Relendo sua vida familiar à luz do Amor Misericordioso,
em 1896, Teresinha relembra a entrada no Carmelo nos braços de “seu Rei” e
nunca imaginaria que poucos dias após a tomada do hábito seu querido pai
“deveria beber a mais amarga, a mais humilhante de todas as taças”. “Os três
anos de martírio de Papai me parecem os mais amáveis, os mais frutuosos de toda
a nossa vida. Eu não os trocaria por nada, por nenhum êxtase ou revelação este
tesouro que deve provocar uma santa inveja nos Anjos de Corte Celeste”.
Pouco antes da doença, Luís escreveu às três filhas
carmelitas: “Devo dizer-vos, minhas queridas filhas, que sou obrigado a
agradecer e fazer-vos agradecer ao bom Deus, porque eu sinto que nossa família,
apesar de tão humilde, tem a honra de ser privilegiada por nosso adorável
Criador”.
É verdade que Deus cumulou de bênçãos e graças o lar de
Luís e Zélia. É mais verdade, porém, que ambos abriram suas vidas ao dom de
Deus, dele fazendo participar intensamente suas filhas.
Relíquias dos
novos santos
O casal foi beatificado em 19 de outubro de 2008 por Bento XVI.

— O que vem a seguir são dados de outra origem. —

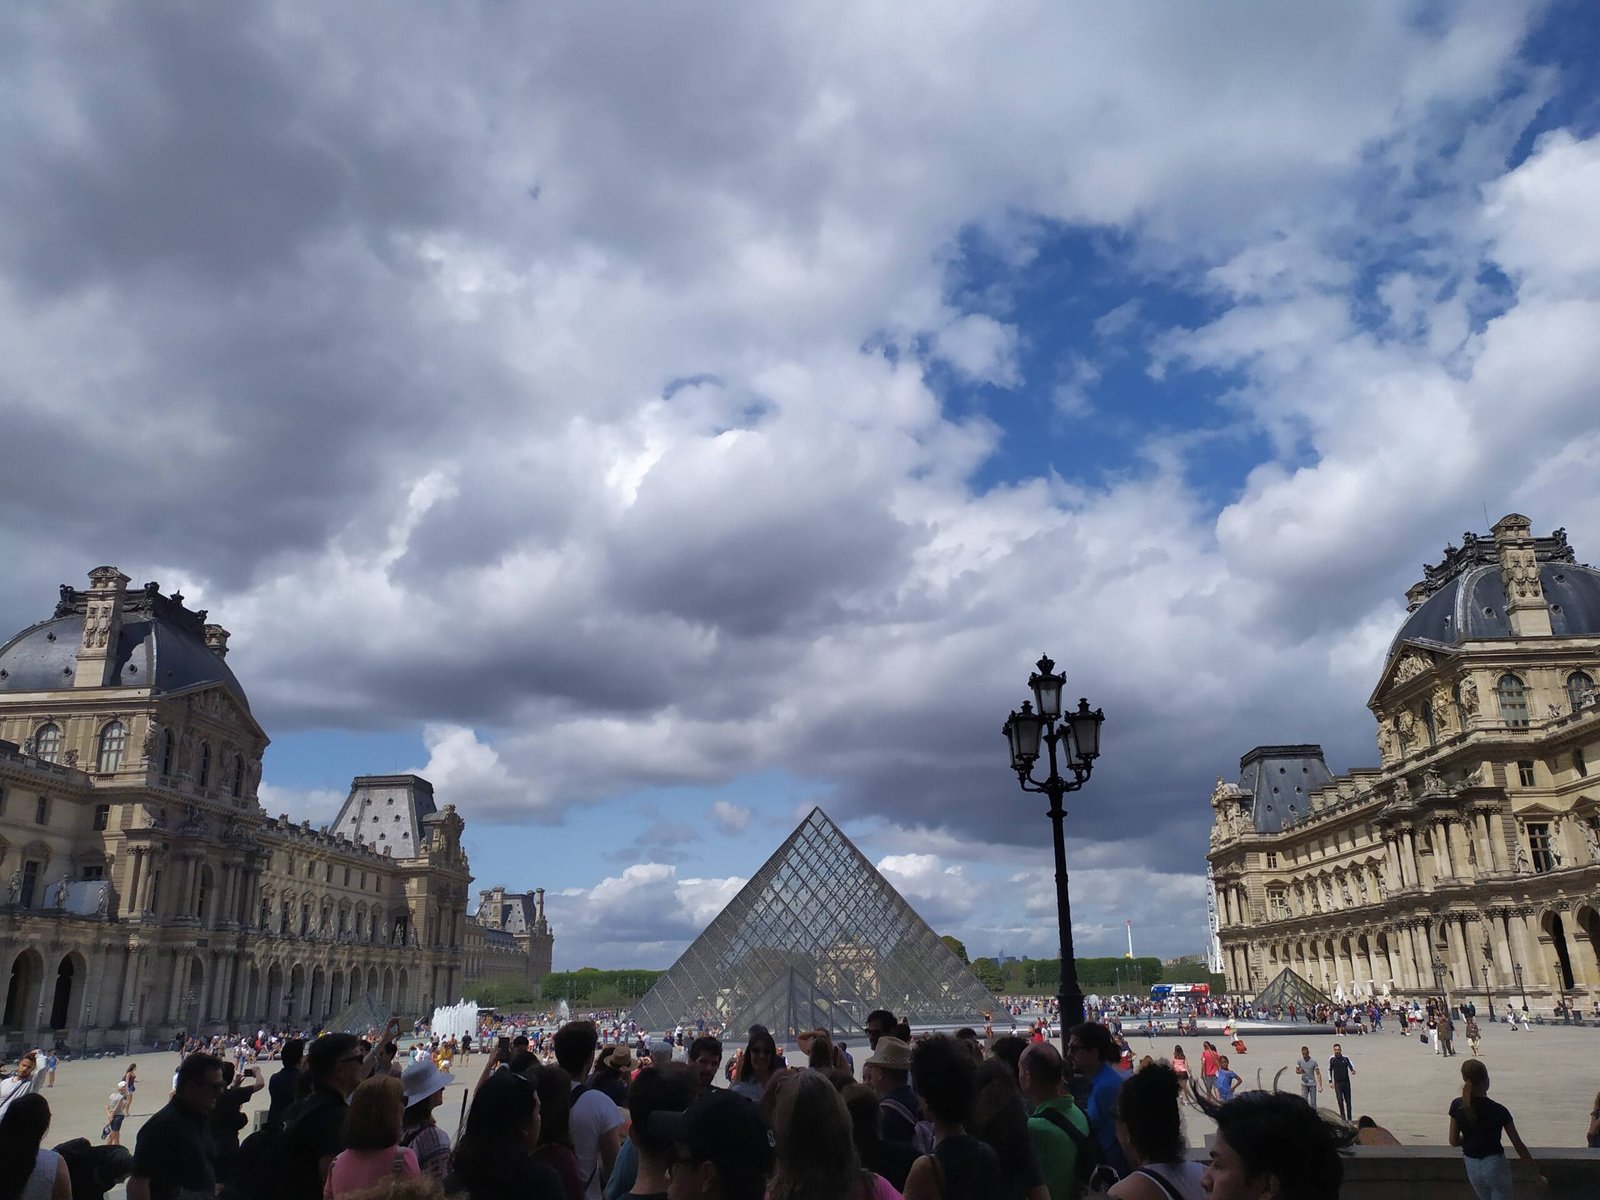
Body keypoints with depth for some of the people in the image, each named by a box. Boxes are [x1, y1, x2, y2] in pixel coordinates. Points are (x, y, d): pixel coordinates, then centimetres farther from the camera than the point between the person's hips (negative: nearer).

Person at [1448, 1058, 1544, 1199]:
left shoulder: (1457, 1106, -10)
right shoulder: (1498, 1110, -18)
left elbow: (1453, 1141, -4)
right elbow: (1518, 1145, -11)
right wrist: (1537, 1173, -1)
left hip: (1471, 1166, 4)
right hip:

Luís e Zélia Martin eram os pais de Santa Terezinha do Menino
Jesus, Padroeira das Missões e uma das santas mais queridas no Brasil que, em 1997
foi proclamada Doutora da Igreja por São João Paulo II. Durante o Sínodo
Ordinário dos Bispos sobre a Família, em andamento no Vaticano, os fiéis podem
venerar as relíquias de Santa Teresa de Lisieux e de seus pais, na Basílica de
Santa Maria Maior, no centro de Roma.
As urnas com suas relíquias se encontram na Capela de Nossa
Senhora “Salus Populi Romani”, na Basílica de Santa Maria Maior. Os cônjuges
Luís Martin e Zélia Guérin serão o primeiro casal não mártir na história da
Igreja a ser elevado à honra dos altares na mesma cerimônia.